Hi everyone. I haven't heard from any of you in a day or so and perhaps I got a little spoiled to the great encouragement I was receiving. Anyway, I have had a bad time of it this week and need your prayers. When the temptation to contact the OM gets to be about more than I can take, I start reading all the posts I can until I get so sleepy I can barely keep my eyes open. I have noticed there are several WAW and I have replied to some hoping we could encourage each other. Anyway, what I am asking is this...are there sucess stories from WAW that have been in situations like mine? Not that you friends that have responded have not helped me....you have greatly! It's just that I knew you were probably more familiar with the forums and archieves and would know if any are posted or if you recall anything that you could relate to us WAW that would be helpful.
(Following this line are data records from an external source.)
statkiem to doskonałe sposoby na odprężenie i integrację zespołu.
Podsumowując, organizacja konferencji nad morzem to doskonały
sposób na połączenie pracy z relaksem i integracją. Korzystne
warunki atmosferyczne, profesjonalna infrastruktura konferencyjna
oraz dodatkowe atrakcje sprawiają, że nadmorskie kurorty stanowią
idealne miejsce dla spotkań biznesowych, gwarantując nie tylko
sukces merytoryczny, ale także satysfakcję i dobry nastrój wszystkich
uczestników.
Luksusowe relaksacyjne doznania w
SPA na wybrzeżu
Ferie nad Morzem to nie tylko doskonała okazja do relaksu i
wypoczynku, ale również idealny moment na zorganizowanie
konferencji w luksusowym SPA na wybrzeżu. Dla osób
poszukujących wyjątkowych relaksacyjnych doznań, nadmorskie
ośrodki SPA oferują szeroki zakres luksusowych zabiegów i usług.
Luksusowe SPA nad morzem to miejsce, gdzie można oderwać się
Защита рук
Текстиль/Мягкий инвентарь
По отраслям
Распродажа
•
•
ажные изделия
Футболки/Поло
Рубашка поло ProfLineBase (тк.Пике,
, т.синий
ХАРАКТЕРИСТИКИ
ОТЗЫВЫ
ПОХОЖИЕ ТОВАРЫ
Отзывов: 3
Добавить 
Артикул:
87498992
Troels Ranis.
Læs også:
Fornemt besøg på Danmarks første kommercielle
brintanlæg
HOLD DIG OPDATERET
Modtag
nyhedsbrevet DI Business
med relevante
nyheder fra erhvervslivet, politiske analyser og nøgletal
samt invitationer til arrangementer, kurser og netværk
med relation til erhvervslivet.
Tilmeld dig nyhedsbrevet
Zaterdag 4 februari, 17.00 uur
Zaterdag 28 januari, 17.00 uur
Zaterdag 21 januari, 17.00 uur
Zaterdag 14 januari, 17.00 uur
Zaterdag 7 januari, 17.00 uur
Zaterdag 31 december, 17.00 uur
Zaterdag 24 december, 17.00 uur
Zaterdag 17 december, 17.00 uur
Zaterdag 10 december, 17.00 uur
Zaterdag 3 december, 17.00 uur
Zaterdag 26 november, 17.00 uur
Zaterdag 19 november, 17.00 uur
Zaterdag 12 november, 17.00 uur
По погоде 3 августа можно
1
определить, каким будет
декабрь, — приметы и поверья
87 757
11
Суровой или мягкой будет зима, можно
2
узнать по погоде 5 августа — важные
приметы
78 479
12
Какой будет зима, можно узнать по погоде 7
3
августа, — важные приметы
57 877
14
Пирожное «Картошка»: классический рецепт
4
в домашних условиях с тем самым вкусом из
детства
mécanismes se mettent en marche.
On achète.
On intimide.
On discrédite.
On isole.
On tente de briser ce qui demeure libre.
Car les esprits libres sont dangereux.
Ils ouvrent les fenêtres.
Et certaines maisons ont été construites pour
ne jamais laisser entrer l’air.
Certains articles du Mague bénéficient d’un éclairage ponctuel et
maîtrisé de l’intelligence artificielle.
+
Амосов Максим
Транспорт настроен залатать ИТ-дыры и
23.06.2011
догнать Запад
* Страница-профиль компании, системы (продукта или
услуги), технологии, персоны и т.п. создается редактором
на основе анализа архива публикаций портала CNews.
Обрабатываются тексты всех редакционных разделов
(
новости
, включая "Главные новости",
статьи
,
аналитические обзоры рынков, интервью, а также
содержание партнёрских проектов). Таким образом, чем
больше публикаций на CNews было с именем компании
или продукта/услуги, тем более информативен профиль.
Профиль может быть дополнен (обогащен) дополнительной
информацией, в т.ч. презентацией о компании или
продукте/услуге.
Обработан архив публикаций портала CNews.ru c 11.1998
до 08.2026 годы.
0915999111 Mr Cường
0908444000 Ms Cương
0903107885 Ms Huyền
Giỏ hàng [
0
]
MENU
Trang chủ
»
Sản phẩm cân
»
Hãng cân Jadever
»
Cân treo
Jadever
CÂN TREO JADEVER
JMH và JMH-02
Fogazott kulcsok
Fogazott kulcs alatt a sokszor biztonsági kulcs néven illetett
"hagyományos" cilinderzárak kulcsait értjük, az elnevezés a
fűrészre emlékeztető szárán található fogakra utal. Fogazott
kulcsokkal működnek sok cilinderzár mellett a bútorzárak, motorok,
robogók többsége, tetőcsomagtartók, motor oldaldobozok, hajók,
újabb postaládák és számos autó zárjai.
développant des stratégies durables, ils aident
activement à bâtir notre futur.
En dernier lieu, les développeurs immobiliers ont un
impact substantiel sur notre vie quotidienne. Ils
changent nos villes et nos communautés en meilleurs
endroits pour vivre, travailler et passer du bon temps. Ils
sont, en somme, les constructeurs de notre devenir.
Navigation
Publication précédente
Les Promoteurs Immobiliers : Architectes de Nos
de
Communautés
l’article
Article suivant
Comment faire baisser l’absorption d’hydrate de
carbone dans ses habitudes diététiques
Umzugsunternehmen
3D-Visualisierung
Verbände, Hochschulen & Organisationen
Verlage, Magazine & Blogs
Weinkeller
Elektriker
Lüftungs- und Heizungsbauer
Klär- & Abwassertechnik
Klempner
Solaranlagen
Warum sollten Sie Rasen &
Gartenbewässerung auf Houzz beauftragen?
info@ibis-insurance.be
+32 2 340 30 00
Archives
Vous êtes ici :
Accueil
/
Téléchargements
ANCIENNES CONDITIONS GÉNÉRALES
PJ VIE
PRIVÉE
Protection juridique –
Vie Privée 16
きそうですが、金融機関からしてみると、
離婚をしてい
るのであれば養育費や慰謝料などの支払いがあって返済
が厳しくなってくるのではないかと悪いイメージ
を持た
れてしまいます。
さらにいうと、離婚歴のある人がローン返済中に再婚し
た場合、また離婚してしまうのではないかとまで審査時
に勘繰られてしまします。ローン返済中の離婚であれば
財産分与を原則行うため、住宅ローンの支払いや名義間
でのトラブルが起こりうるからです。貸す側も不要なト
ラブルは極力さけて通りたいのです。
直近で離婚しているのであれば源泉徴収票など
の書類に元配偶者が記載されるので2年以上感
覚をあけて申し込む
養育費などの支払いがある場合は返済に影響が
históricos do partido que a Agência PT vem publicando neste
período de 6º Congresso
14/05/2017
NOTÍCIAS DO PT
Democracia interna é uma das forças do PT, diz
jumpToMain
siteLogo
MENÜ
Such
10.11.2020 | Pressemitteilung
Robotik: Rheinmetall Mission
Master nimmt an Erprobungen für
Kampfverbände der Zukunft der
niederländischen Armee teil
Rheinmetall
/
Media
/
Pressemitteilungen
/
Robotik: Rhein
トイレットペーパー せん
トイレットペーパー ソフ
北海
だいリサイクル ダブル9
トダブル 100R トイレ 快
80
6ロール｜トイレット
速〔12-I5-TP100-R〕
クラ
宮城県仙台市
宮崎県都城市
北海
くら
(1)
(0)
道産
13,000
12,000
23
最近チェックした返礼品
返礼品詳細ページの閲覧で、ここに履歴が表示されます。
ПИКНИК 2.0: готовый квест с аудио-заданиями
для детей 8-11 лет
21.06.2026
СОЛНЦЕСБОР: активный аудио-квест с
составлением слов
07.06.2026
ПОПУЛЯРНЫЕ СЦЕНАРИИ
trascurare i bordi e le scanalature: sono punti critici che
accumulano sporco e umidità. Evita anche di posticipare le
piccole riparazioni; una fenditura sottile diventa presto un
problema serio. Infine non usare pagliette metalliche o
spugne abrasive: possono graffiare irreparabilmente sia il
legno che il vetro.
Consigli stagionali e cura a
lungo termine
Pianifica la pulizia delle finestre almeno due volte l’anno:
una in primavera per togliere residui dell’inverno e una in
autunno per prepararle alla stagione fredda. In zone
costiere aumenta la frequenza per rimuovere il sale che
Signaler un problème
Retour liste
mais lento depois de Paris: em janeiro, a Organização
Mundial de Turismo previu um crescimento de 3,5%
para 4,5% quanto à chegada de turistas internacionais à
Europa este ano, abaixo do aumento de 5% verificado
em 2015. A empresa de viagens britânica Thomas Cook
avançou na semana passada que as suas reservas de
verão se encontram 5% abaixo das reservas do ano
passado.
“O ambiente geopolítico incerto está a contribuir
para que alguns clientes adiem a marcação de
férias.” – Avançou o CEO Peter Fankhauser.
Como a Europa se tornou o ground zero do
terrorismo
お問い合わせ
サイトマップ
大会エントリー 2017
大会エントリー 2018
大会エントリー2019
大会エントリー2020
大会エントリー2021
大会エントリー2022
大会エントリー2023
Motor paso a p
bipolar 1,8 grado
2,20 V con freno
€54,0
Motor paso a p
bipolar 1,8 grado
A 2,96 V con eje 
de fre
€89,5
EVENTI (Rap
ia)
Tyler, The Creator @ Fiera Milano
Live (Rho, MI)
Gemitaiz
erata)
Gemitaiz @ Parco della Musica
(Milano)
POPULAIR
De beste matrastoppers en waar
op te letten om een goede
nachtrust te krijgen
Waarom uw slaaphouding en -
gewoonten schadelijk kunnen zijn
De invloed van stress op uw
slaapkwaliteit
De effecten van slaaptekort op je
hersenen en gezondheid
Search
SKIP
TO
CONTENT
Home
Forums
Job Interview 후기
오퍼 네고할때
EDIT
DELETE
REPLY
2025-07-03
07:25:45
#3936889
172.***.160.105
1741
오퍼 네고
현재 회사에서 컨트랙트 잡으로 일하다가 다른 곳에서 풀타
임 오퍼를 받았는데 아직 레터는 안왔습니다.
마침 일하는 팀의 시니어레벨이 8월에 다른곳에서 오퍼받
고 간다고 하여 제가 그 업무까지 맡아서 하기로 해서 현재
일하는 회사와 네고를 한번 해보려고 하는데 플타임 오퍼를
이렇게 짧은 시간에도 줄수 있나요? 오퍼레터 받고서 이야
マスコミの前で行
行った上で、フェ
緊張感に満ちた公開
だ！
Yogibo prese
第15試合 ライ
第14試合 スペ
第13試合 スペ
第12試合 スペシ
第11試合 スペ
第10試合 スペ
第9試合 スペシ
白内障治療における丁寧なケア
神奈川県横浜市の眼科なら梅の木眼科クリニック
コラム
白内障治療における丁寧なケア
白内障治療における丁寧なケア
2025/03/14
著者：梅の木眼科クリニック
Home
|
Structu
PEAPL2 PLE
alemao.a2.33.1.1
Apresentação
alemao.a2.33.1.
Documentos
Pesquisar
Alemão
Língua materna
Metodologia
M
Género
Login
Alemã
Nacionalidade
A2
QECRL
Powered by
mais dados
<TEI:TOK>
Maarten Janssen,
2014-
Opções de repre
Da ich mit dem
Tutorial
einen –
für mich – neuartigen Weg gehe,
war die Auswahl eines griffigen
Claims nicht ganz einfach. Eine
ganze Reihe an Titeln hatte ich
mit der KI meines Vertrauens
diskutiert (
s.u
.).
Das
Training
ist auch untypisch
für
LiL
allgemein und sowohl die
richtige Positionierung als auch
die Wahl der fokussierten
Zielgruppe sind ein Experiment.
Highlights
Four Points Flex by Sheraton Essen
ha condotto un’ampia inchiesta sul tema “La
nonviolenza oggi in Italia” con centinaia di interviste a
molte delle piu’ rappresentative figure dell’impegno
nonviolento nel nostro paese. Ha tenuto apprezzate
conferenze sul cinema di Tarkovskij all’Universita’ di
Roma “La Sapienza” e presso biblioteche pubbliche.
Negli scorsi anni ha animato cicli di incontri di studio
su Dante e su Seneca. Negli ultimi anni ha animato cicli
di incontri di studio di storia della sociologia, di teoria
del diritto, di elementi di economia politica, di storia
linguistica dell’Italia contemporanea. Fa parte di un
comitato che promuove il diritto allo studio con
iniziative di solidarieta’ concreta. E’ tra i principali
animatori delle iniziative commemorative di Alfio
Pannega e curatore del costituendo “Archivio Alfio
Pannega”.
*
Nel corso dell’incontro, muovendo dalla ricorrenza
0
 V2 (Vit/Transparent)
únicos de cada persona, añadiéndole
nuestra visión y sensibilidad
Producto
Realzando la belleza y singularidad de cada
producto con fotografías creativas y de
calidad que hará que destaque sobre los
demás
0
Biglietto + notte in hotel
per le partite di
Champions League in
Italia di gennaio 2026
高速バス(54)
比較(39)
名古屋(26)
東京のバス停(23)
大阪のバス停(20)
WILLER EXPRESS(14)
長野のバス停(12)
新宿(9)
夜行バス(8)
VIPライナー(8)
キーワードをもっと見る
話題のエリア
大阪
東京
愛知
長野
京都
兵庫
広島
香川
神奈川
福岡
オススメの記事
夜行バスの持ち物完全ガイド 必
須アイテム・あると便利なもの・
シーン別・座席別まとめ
Most of you are so patient with us....those of you who are LBS. I have read one or two where the pain was still so raw that they could not be too kindly toward the WAS that was seeking advice, and I can understand why. We must be sound so selfish when we post our stitch. However, some of us truly do want to do what we know is right and fair to our H and our families and MR. But, we do have very low moments where we feel so discouraged and are fighting the temptations. The LBS, if I have understood what I've read, have the "loving" feelings toward their S, but we who are WAS don't have those "feelings". I don't mean to sound curel when I make that statement. God knows how I want to have those feelings again. It seems like everything would be so much easier if I did have the feelings! Every day is a struggle for me just to hang in the M and try to keep from going insane. I have no desire for my H....don't want him to touch me....can barely stay under the same roof at times. I know...that sound harsh, but just trying to explain the things we go through. I don't know how it is for some, but for me...just to clean the house and cook, etc. is about more than I can force myself to do because my "heart" isn't in it. I can almost hear some wanting to preach me a sermon at this point...so, I'll stop there.

Those of you who are so good to give us that encouragement, even if you may think we are selfish or underserving at times....thank you....for our family's sake if nothing else.

If anyone has time to reply to me today....the sooner the better...I really could use somebody.


It is not about what you feel should work in your M. It is about doing the work that gets the right results. Do what works!